Hi Dave,
That's only partly true. Metamerism is something that is caused by the specific spectral transmission characteristics of the Bayer CFA filter layers and the spectral properties of the color it samples. This will cause two subjects with the same colors to be interpreted differently depending on the illumination and reflection spectra when shooting that subject. A color e.g that has spectrally pure yellow color, and a color that is a mix of red and green light, may look to a human observer like they have the same color, but the camera may see a difference (a 'wrong' color representation).
Skin color is e.g. rather difficult, because it reflects a mix of reds and yellows and Infra-red that locally varies as relatively more or less blood is directed more to the surface or more to deeper tissues, and pigmentation and skin thickness add more variation.
A profile as such will be able to reduce (but not totally eliminate) all of the errors, but usually only for a specific illumination.
The Bayer CFA filters are also not spectrally perfect filters, they have secondary absorptions and transmissions, which will contaminate colors with different wavelengths than the R/G/B pass band that is supposed to be sampled. For example Blue light will register as a bit of Red, and Infrared light will register a muddy brown because it also adds blue and green signal, thus desaturating and changing the other colors. This will not be separable after the pollution has taken place. Just like you cannot unscramble an omelette.
Cheers,
Bart
So if a weaker CFA is used to let more light into the camera (so ISO can be increased without increasing noise), from what I understand, colors will be less differentiated and less accurate, and that can't be changed with computer software, because "you cannot unscramble an omelette?"
Is that true?
And if the colors in the CFAs are altered for the camera to perform better in artificial light, we can try to counter that in post, but what's done permanently in the CFAs is probably hard to change?
And the same would be true for how they tweak the CFAs to get "more pleasing" skin tones; even though, this would not help landscape colors?
It's hard to find any hard evidence proving this, but
this Luminous Landscape article first alerted me of the weakened color filter array problem, and that helped explain to me what was going on with my 5D3 (74 metamerism score), which had color issues that I didn't notice on my 5D2 (80 metamerism score).
[[[As one example, the selection of a CFA, the color pattern put in front of the sensor, is a
choice between quality of color, and ISO performance. If the CFA allows each pixel to see a broader spectrum of color (e.g. for the
green pixels to see a bit further into yellow) a camera’s ISO range can be modestly increased. The resulting loss in color quality is subtle –
subtle variations in color are missed and a handful of specific colors become difficult to photograph.

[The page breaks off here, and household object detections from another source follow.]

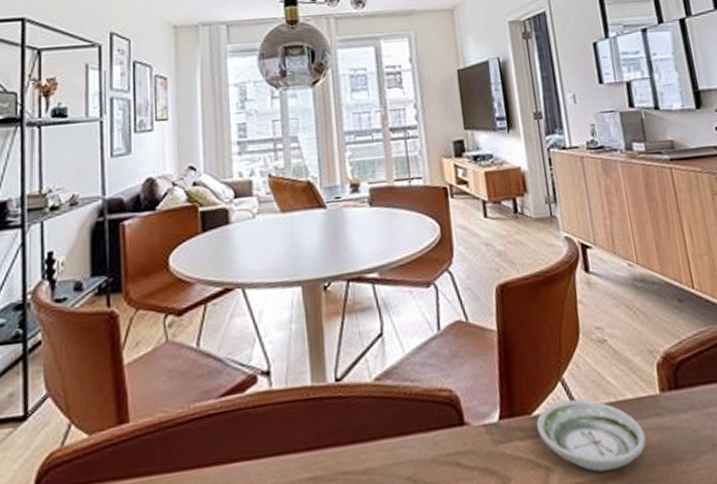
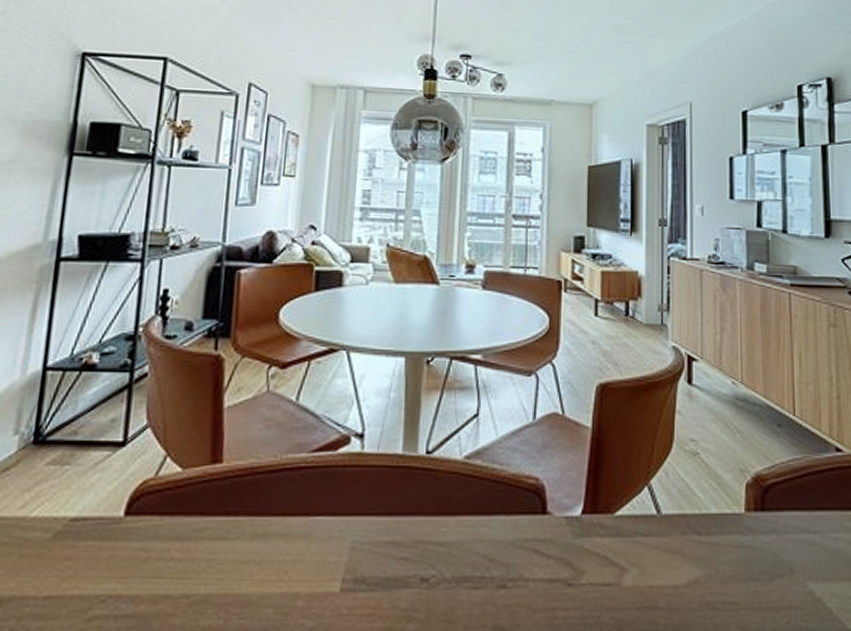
saucer: present [536,399,647,472] -> none [618,506,724,579]

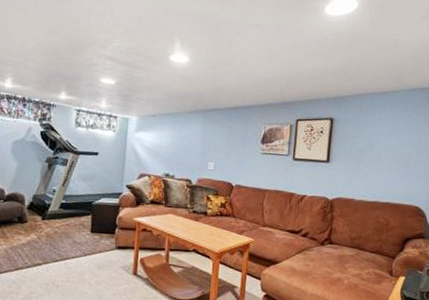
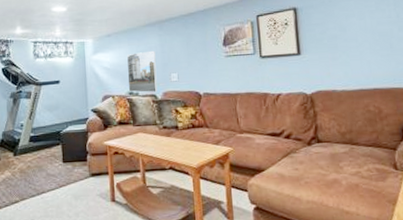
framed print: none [165,136,197,178] -> present [127,50,158,93]

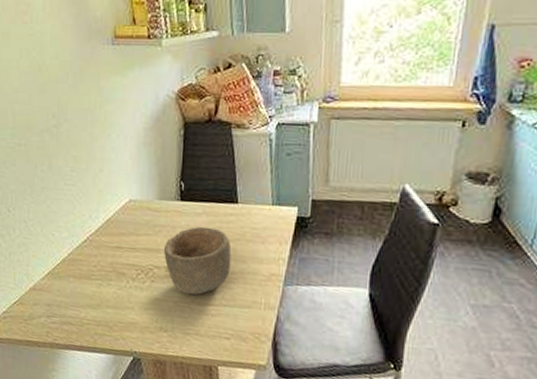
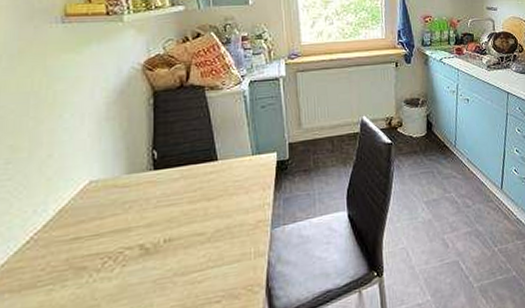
bowl: present [164,226,232,295] -> none [137,190,215,269]

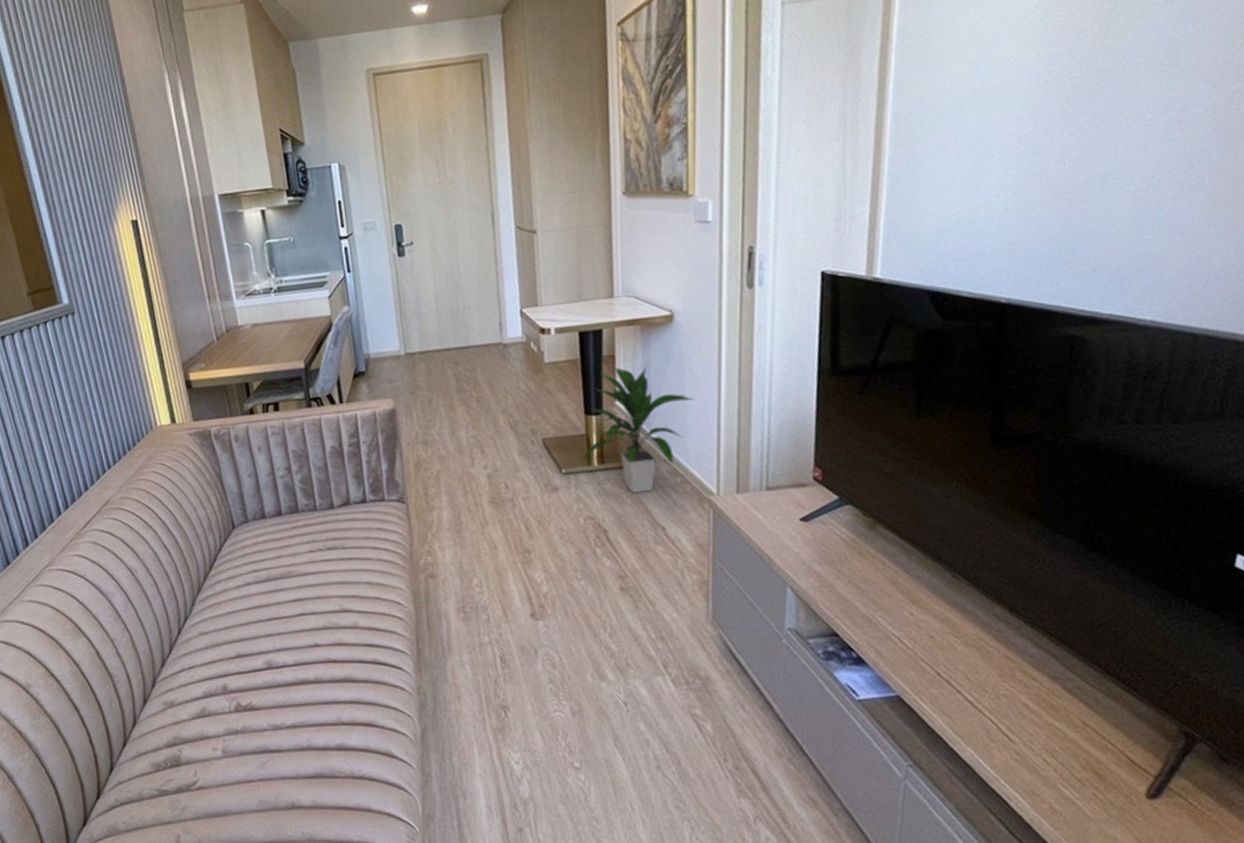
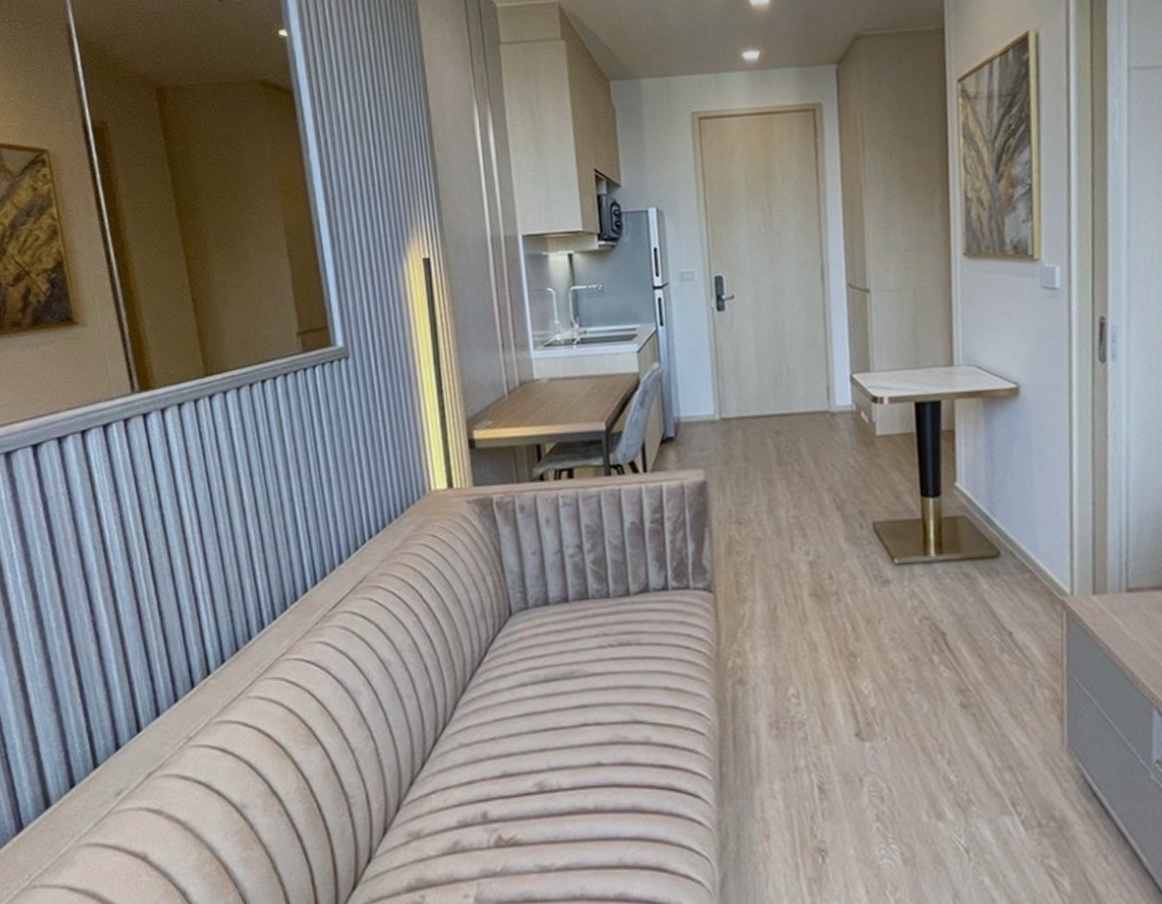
indoor plant: present [580,367,695,493] -> none [915,444,1044,590]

In a market where a ISO 25,600 camera has a leg up on a ISO12,800 camera, the engineers are under enormous pressure to pick the modestly increased ISO over subtle color quality.]]]

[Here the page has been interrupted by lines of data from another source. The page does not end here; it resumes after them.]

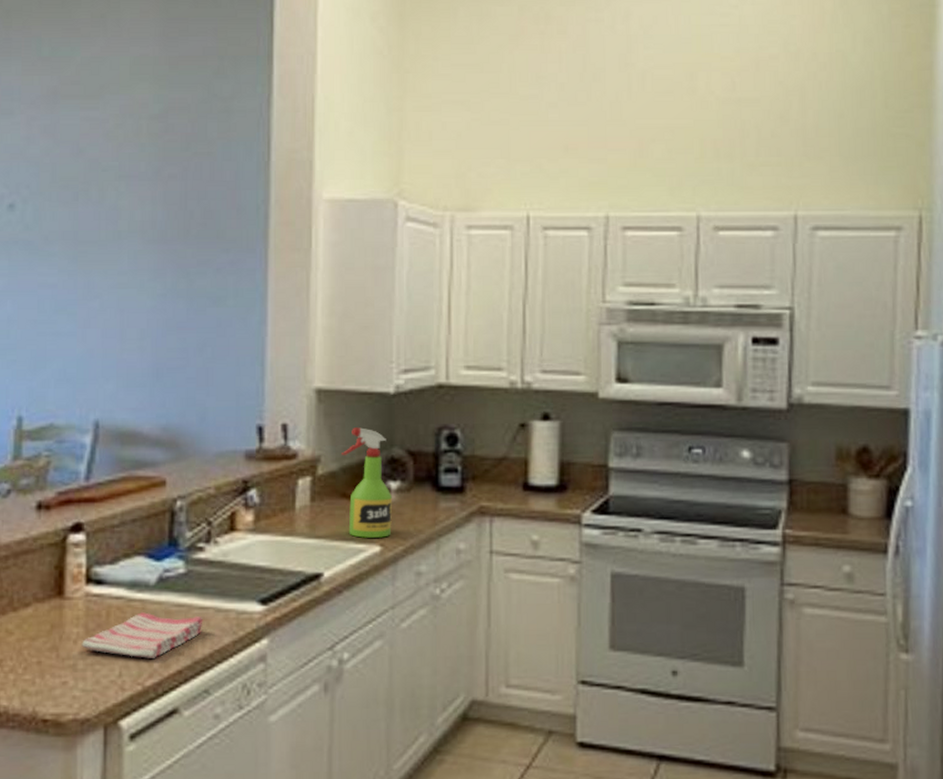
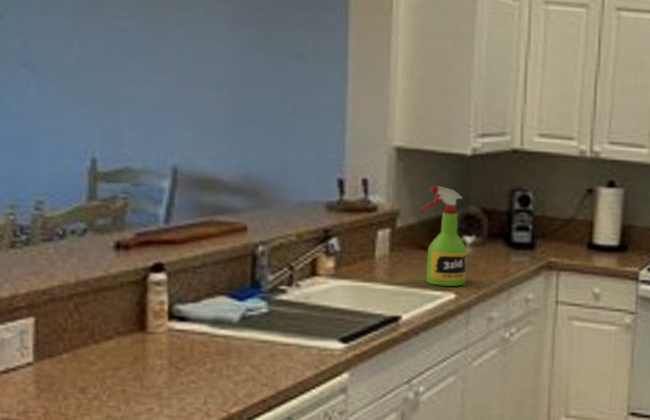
dish towel: present [82,612,203,658] -> none [166,347,286,389]

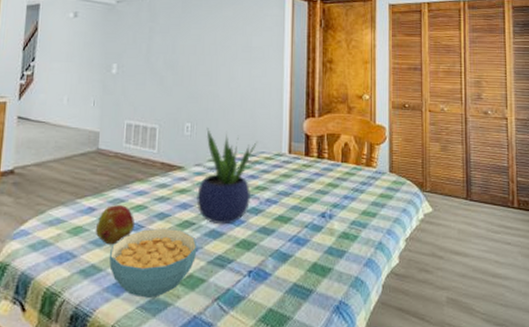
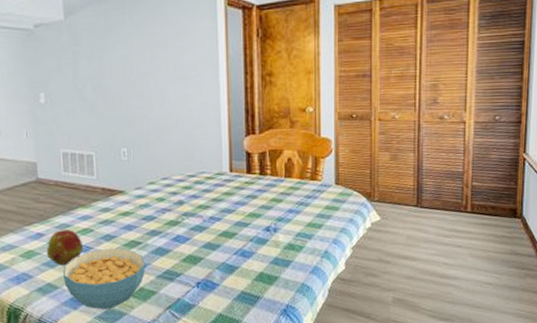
potted plant: present [196,128,258,225] -> none [139,152,198,243]

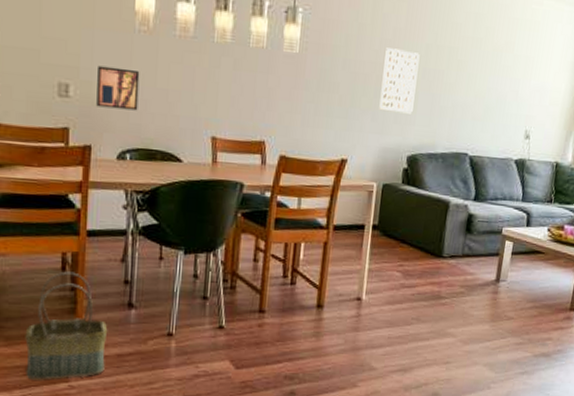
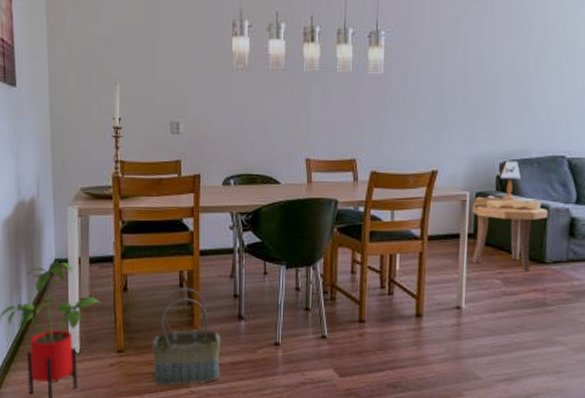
wall art: present [96,65,140,111] -> none [203,103,239,140]
side table: none [374,197,449,264] -> present [471,206,549,271]
table lamp: none [378,154,444,205] -> present [472,161,542,210]
wall art: present [379,48,420,114] -> none [467,59,506,122]

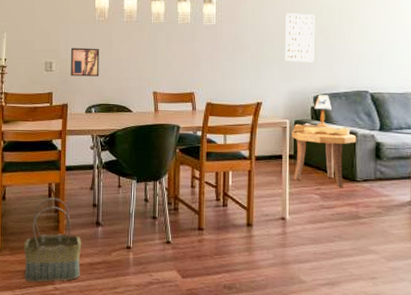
wall art: none [203,103,239,140] -> present [71,47,100,77]
wall art: none [467,59,506,122] -> present [285,13,315,63]

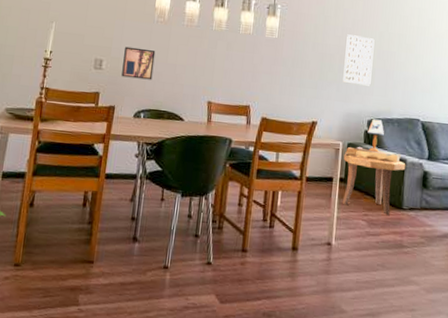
basket: present [23,197,82,283] -> none [44,207,115,303]

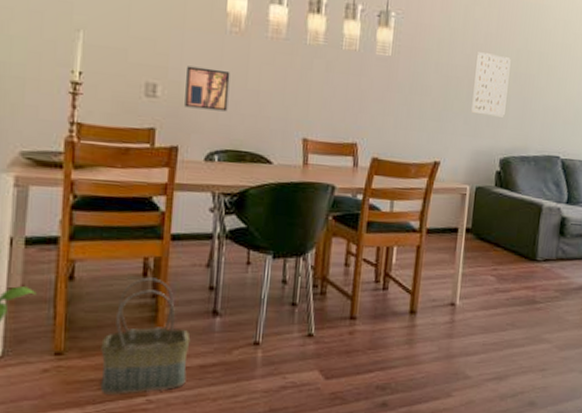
basket: none [44,207,115,303] -> present [100,277,191,395]
side table: present [342,154,406,215] -> none [468,200,542,268]
table lamp: present [344,119,401,163] -> none [471,157,537,208]

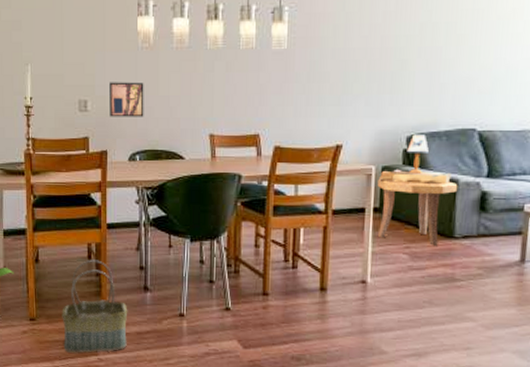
side table: none [468,200,542,268] -> present [377,180,458,246]
wall art: present [471,52,511,118] -> none [373,32,414,95]
table lamp: none [471,157,537,208] -> present [378,134,452,184]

This article is also interesting, and apparently Sensorjen derives his QE numbers from DxO data. Not sure.
[[[However, it is not merely the total amount of light that falls on the sensor that determines the noise in the photo, but also how efficient the sensor is. The primary attributes of sensor efficiency are the
QE (Quantum Efficiency -- the proportion of photons falling on the sensor that are converted into electrons) and the read noise (the additional noise added by the sensor and supporting hardware), although it should be noted that a manufacturer may use a weaker CFA to increase the QE, which will reduce the luminance noise at the expense of increasing chroma noise. For example, two sensors may have the same QE and read noise, but one sensor may have a weaker CFA than the other, making it a more noisy sensor.

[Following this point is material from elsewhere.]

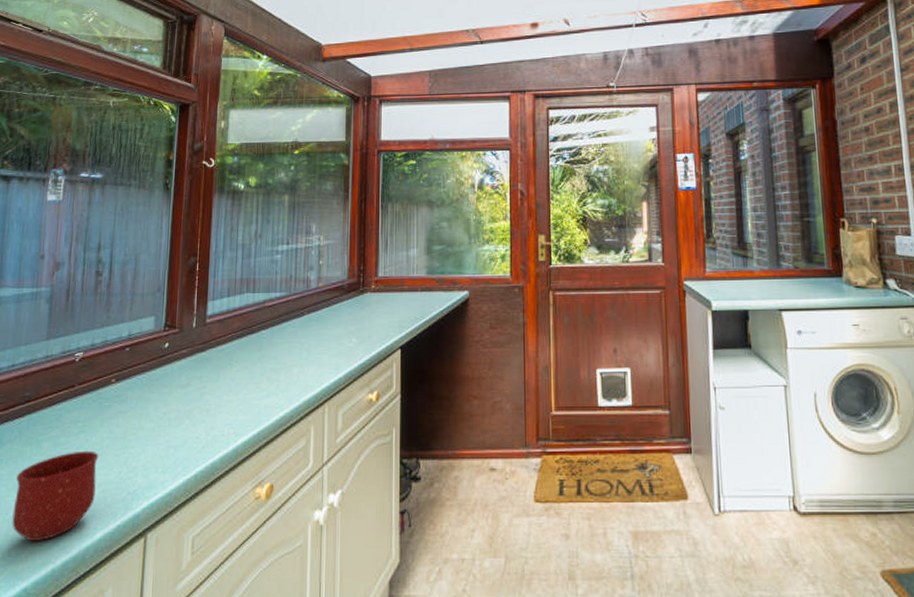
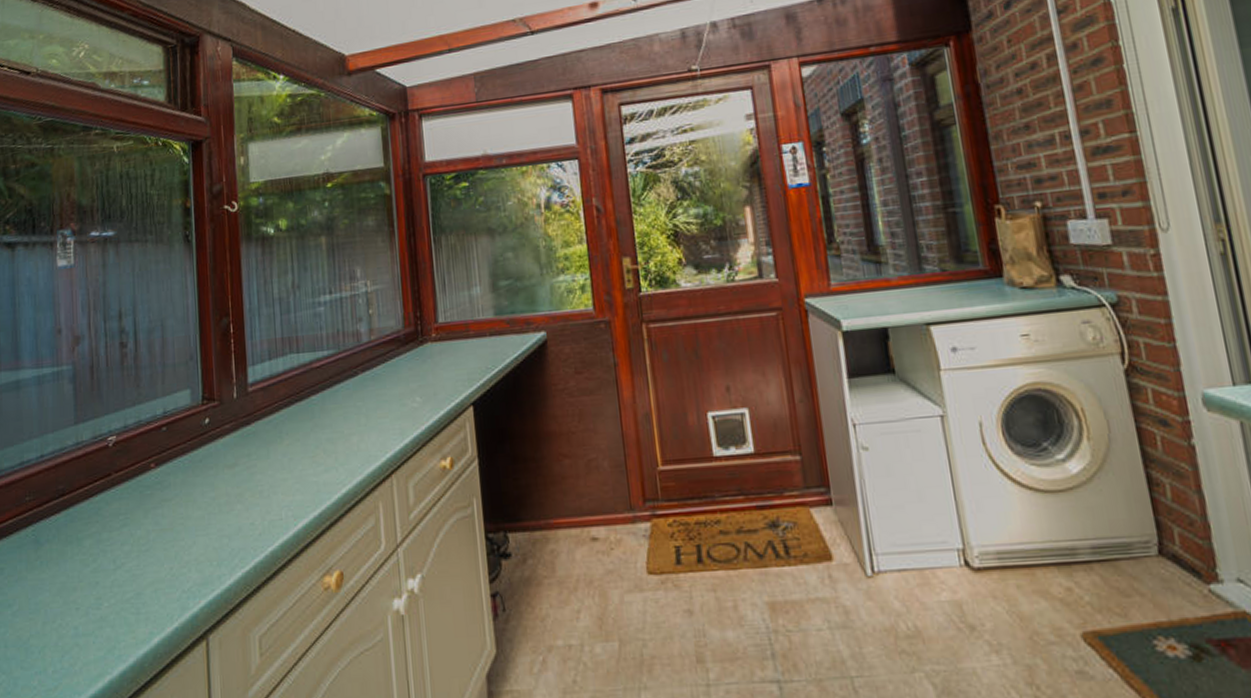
mug: present [12,450,99,542] -> none [59,545,147,652]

Sensorgen is an excellent resource for sensor QE and read noise, although it does not give information about the CFAs.
However, while QE and read noise are the primary attributes to sensor efficiency, there is more to the story, such as the Bayer CFA (color filter array) which most all cameras use. The Bayer CFA is a color filter covering the sensor in an RGGB pattern. This means that 25% of the pixels are covered with red filters, 50% are covered with green filters, and 25% are covered with blue filters. Of course, the filters actually accept a range of colors, which overlap (otherwise, yellow photons, for example, would never make it through the color filters). How much the filters overlap, and how strong the filters are, also contribute to the sensor efficiency.
For example, the green filter may only admit 60% of the green light that falls on it, but also admit 10% of other colors that fall on it.
If we use a weaker filter to increase the transmissivity, we will reduce the luminance noise (more total light will pass through the filter and onto the sensor),
but also increase the transmission error by concomitantly
allowing a greater percentage of other colors to also pass through. Thus, different manufacturers may strike different balances between luminance noise vs color noise in their choice of color filters. For example, it has been argued that
Canon has been steadily "weakening" their CFAs to increase the QE of their sensors. The 5D has a QE of 25%, the 5D2 has a QE of 33%, and the 5D3 has a QE of 49%, as the metamerism index has steadily declined from 84 to 80 to 74, respectively.]]]
I had always thought that Canon would never mess with low ISO performance shot in natural daylight (CRI of ~100), but it looks like I was very wrong.
Canon isn't saying, and few seem to understand what they've been doing. I don't know of even one article that addresses this topic only.